[Start of Attachment]

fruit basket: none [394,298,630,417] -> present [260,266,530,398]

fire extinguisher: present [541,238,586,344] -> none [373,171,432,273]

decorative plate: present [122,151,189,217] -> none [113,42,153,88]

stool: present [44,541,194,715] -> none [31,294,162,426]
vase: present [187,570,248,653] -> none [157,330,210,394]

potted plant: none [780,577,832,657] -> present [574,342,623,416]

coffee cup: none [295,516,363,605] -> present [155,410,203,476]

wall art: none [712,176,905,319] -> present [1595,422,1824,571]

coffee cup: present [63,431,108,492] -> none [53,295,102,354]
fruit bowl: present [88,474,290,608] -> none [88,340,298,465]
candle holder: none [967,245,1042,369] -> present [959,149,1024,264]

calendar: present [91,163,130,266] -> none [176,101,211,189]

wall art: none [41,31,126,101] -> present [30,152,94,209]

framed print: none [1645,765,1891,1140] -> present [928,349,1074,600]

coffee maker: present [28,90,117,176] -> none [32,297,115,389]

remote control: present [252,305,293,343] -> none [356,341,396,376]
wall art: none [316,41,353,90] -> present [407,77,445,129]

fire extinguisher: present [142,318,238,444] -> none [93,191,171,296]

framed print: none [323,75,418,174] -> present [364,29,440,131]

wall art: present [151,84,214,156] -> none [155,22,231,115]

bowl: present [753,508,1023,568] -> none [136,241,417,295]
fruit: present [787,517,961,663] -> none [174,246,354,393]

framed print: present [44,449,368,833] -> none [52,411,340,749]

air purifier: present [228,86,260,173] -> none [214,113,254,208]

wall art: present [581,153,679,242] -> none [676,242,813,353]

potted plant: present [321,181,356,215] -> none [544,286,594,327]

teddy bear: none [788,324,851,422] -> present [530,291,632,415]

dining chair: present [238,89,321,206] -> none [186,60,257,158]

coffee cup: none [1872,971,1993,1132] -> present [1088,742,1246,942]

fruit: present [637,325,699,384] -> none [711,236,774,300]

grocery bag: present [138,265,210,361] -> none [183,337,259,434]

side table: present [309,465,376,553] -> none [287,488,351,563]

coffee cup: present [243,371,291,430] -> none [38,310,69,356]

[End of Attachment]

From the listing above, extract all records word for word.

**Task result**
fruit basket: none [394,298,630,417] -> present [260,266,530,398]

fire extinguisher: present [541,238,586,344] -> none [373,171,432,273]

decorative plate: present [122,151,189,217] -> none [113,42,153,88]

stool: present [44,541,194,715] -> none [31,294,162,426]
vase: present [187,570,248,653] -> none [157,330,210,394]

potted plant: none [780,577,832,657] -> present [574,342,623,416]

coffee cup: none [295,516,363,605] -> present [155,410,203,476]

wall art: none [712,176,905,319] -> present [1595,422,1824,571]

coffee cup: present [63,431,108,492] -> none [53,295,102,354]
fruit bowl: present [88,474,290,608] -> none [88,340,298,465]
candle holder: none [967,245,1042,369] -> present [959,149,1024,264]

calendar: present [91,163,130,266] -> none [176,101,211,189]

wall art: none [41,31,126,101] -> present [30,152,94,209]

framed print: none [1645,765,1891,1140] -> present [928,349,1074,600]

coffee maker: present [28,90,117,176] -> none [32,297,115,389]

remote control: present [252,305,293,343] -> none [356,341,396,376]
wall art: none [316,41,353,90] -> present [407,77,445,129]

fire extinguisher: present [142,318,238,444] -> none [93,191,171,296]

framed print: none [323,75,418,174] -> present [364,29,440,131]

wall art: present [151,84,214,156] -> none [155,22,231,115]

bowl: present [753,508,1023,568] -> none [136,241,417,295]
fruit: present [787,517,961,663] -> none [174,246,354,393]

framed print: present [44,449,368,833] -> none [52,411,340,749]

air purifier: present [228,86,260,173] -> none [214,113,254,208]

wall art: present [581,153,679,242] -> none [676,242,813,353]

potted plant: present [321,181,356,215] -> none [544,286,594,327]

teddy bear: none [788,324,851,422] -> present [530,291,632,415]

dining chair: present [238,89,321,206] -> none [186,60,257,158]

coffee cup: none [1872,971,1993,1132] -> present [1088,742,1246,942]

fruit: present [637,325,699,384] -> none [711,236,774,300]

grocery bag: present [138,265,210,361] -> none [183,337,259,434]

side table: present [309,465,376,553] -> none [287,488,351,563]

coffee cup: present [243,371,291,430] -> none [38,310,69,356]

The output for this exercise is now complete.